Watson Chief Executive Paul Bisaro said in an interview on CNBC that the company is selling its generic version of Lipitor at a 50% discount to the recent price of the branded drug. Listed prices have ranged from $3.50 to $5 per pill, depending on the region of the country. Six months from now, as new generic competitors join the fray, prices are likely to decline further.

Pfizer’s efforts to squeeze every last dollar from Lipitor have been well documented on InvestorPlace.com. Besides the patent settlement with Ranbaxy, Pfizer is offering co-pay cards that lower a patient’s cost for the drug, and it’s making deals with drug-benefit plans to fill prescriptions with brand-name Lipitor. Last week, Pfizer said it’s partnering with Diplomat Specialty Pharmacy in Flint, Mich., to mail Lipitor to patients who order the pills directly through the pharmacy.
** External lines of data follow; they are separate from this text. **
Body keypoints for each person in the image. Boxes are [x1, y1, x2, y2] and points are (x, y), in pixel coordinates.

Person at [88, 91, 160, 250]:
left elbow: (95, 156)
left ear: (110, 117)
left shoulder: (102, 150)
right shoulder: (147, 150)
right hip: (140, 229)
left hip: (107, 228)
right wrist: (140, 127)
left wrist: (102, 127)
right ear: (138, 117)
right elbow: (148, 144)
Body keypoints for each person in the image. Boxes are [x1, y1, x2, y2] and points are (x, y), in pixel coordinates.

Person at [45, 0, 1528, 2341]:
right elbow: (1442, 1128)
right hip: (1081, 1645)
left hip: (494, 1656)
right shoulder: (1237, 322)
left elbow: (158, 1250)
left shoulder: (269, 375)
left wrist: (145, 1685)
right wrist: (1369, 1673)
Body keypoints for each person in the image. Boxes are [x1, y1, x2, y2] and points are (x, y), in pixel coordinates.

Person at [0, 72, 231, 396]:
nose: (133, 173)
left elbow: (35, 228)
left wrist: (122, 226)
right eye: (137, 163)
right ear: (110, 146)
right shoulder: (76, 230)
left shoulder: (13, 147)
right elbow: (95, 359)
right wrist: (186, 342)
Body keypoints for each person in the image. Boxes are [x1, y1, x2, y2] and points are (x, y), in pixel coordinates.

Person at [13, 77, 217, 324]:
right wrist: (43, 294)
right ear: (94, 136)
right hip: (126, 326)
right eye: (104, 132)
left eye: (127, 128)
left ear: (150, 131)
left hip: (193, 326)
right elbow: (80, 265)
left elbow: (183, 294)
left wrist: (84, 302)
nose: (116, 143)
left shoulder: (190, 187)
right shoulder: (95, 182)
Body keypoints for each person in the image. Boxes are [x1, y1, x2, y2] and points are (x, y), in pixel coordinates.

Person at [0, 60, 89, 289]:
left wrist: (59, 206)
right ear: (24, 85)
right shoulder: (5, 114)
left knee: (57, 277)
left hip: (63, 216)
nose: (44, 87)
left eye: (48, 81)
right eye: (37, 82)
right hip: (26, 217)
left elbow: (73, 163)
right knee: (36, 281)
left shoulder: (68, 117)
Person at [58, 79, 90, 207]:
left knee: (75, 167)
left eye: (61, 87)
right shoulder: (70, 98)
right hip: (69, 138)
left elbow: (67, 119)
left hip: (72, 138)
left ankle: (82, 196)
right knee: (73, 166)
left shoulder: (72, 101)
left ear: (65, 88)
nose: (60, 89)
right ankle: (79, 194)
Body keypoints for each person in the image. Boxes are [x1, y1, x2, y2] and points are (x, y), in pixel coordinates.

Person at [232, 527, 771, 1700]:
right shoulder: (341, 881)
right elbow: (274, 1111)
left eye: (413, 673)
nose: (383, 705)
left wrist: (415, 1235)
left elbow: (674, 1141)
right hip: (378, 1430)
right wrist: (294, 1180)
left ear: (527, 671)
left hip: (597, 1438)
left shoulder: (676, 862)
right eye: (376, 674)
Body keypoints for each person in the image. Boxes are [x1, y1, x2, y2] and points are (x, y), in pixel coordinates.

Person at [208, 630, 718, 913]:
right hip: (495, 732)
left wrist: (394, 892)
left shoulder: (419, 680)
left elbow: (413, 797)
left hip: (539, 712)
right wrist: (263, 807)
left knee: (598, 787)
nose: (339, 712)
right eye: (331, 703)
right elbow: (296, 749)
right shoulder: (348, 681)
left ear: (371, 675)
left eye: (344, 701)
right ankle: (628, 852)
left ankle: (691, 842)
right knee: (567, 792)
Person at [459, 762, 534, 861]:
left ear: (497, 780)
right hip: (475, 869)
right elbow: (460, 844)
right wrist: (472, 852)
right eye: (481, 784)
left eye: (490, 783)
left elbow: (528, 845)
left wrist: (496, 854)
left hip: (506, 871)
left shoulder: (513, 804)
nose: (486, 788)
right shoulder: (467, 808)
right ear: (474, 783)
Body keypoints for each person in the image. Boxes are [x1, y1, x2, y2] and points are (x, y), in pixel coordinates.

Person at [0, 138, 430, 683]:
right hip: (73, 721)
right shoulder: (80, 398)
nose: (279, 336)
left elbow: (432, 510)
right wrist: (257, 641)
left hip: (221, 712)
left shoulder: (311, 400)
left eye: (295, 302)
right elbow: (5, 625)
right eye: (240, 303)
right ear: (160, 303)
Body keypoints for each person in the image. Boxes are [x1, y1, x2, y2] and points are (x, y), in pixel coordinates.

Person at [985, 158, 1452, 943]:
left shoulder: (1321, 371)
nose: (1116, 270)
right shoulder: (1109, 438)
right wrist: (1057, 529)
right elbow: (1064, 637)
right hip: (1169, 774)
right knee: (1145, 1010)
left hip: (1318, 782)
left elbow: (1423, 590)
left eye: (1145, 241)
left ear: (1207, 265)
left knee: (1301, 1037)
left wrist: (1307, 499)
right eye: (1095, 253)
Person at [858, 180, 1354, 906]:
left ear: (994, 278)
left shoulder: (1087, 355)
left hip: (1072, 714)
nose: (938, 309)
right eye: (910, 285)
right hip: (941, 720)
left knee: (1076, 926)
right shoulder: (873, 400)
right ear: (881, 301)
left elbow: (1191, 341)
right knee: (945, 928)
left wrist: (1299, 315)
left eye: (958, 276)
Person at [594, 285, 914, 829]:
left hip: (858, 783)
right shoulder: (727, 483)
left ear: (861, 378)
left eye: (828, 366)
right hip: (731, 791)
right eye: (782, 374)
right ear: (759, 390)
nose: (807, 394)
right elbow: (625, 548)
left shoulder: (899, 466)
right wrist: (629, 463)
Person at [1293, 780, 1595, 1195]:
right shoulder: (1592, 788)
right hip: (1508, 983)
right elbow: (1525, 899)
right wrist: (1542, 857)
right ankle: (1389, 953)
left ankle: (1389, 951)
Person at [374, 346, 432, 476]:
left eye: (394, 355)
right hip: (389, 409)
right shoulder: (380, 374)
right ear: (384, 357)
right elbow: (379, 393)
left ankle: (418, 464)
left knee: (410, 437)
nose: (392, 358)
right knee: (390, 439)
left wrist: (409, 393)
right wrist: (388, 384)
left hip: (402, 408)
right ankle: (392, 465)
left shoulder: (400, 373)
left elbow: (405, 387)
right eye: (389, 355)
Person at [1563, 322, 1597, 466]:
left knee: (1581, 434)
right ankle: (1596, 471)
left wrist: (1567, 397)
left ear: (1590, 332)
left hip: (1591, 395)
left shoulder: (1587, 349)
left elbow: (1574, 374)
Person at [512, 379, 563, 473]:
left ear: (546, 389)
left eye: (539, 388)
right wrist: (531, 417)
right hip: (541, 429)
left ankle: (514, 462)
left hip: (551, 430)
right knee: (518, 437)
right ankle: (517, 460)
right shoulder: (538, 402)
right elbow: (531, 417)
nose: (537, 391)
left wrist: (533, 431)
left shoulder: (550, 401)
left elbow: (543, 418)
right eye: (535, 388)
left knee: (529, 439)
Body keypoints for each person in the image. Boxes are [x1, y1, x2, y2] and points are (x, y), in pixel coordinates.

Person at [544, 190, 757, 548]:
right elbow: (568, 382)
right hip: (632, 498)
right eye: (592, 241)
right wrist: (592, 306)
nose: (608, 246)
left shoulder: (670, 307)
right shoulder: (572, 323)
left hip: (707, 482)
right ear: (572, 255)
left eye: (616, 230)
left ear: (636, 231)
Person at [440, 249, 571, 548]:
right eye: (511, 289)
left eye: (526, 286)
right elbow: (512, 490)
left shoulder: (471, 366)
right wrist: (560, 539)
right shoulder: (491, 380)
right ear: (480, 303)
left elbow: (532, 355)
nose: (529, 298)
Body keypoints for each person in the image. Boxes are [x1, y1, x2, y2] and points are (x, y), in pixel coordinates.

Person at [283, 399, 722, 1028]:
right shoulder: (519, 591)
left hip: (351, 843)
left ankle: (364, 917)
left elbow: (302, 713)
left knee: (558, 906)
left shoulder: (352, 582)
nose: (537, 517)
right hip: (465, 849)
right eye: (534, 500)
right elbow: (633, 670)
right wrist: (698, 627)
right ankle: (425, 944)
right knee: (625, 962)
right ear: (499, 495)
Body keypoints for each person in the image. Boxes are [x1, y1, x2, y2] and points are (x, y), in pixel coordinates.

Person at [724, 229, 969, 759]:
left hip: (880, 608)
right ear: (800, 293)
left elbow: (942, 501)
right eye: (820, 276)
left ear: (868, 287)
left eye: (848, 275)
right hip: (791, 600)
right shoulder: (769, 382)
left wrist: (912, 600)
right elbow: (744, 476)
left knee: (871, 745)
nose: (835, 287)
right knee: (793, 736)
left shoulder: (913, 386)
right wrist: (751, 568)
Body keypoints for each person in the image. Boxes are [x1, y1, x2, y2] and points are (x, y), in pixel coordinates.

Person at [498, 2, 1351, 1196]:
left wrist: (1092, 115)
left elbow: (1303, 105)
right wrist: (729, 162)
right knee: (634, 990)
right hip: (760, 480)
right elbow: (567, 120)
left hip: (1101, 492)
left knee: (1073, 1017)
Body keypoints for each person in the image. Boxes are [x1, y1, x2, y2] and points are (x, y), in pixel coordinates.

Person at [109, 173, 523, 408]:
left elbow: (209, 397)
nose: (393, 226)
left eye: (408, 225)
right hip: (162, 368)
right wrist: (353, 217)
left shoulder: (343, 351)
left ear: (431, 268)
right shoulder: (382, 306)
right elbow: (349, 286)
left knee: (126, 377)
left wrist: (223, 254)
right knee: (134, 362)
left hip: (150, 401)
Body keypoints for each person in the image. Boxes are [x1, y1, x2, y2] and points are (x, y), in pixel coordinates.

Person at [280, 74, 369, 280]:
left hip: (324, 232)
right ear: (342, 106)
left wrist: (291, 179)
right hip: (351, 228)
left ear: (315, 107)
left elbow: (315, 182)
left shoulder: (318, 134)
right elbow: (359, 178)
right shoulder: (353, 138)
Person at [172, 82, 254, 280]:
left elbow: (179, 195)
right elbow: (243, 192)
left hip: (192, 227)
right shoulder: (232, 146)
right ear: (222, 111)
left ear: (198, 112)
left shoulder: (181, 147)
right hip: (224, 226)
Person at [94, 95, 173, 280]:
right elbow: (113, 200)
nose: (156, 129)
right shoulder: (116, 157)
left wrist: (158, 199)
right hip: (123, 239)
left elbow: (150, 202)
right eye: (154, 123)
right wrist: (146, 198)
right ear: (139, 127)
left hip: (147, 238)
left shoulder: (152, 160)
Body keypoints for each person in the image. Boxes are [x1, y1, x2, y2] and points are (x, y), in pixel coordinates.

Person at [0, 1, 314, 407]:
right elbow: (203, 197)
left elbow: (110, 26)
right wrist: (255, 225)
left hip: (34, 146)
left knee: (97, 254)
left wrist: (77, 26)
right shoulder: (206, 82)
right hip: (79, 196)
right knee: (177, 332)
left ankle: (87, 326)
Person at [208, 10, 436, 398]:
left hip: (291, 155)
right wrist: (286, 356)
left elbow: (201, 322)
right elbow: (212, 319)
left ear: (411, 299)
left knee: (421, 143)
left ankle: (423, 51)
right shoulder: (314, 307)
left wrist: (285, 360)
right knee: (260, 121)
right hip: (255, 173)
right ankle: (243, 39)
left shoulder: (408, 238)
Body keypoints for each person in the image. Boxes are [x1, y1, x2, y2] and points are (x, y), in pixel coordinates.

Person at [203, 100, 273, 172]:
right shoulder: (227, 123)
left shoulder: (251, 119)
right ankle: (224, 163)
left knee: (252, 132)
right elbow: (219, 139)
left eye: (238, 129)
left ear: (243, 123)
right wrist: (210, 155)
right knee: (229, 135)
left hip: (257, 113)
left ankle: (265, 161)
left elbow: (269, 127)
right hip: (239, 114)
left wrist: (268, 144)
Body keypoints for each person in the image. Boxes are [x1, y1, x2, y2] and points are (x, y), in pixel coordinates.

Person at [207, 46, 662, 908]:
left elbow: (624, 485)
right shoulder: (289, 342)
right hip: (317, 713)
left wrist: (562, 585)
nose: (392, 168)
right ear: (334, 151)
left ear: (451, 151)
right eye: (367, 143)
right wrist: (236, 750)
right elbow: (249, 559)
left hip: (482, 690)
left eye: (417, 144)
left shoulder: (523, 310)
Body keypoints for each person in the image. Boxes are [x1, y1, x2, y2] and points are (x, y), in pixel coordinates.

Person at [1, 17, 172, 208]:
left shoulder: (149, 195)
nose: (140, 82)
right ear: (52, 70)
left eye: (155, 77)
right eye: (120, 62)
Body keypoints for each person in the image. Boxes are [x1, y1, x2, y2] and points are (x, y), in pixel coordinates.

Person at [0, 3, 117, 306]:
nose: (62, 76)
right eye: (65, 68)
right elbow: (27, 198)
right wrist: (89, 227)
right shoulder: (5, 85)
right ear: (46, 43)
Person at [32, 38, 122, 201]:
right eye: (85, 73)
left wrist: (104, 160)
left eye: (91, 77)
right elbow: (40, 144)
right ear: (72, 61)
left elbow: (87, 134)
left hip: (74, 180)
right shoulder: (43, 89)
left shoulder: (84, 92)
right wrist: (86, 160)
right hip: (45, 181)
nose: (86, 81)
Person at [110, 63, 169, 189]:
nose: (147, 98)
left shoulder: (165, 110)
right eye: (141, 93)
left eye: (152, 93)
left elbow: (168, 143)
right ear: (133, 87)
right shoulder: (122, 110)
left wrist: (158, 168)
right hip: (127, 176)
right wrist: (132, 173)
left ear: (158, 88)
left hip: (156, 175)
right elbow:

The cheaper generic versions of Lipitor may spell trouble for the AstraZeneca‘s (NYSE:AZN) cholesterol drug Crestor. A recent AstraZeneca-funded study found the drugs were comparable in reversing plaque buildup in the arteries. Cowen & Co. predicted in a research note that prescription volume for Crestor is likely to decline by about 26% in the next 12 months.

AstraZeneca said in a statement that Crestor has a strong position in the U.S. market, especially for high-risk patients. The company said doctors continue to prescribe the drug for high-risk patients in many cases because they failed to achieve treatment goals on other options.

As of this writing, Barry Cohen is long PFE and AZN.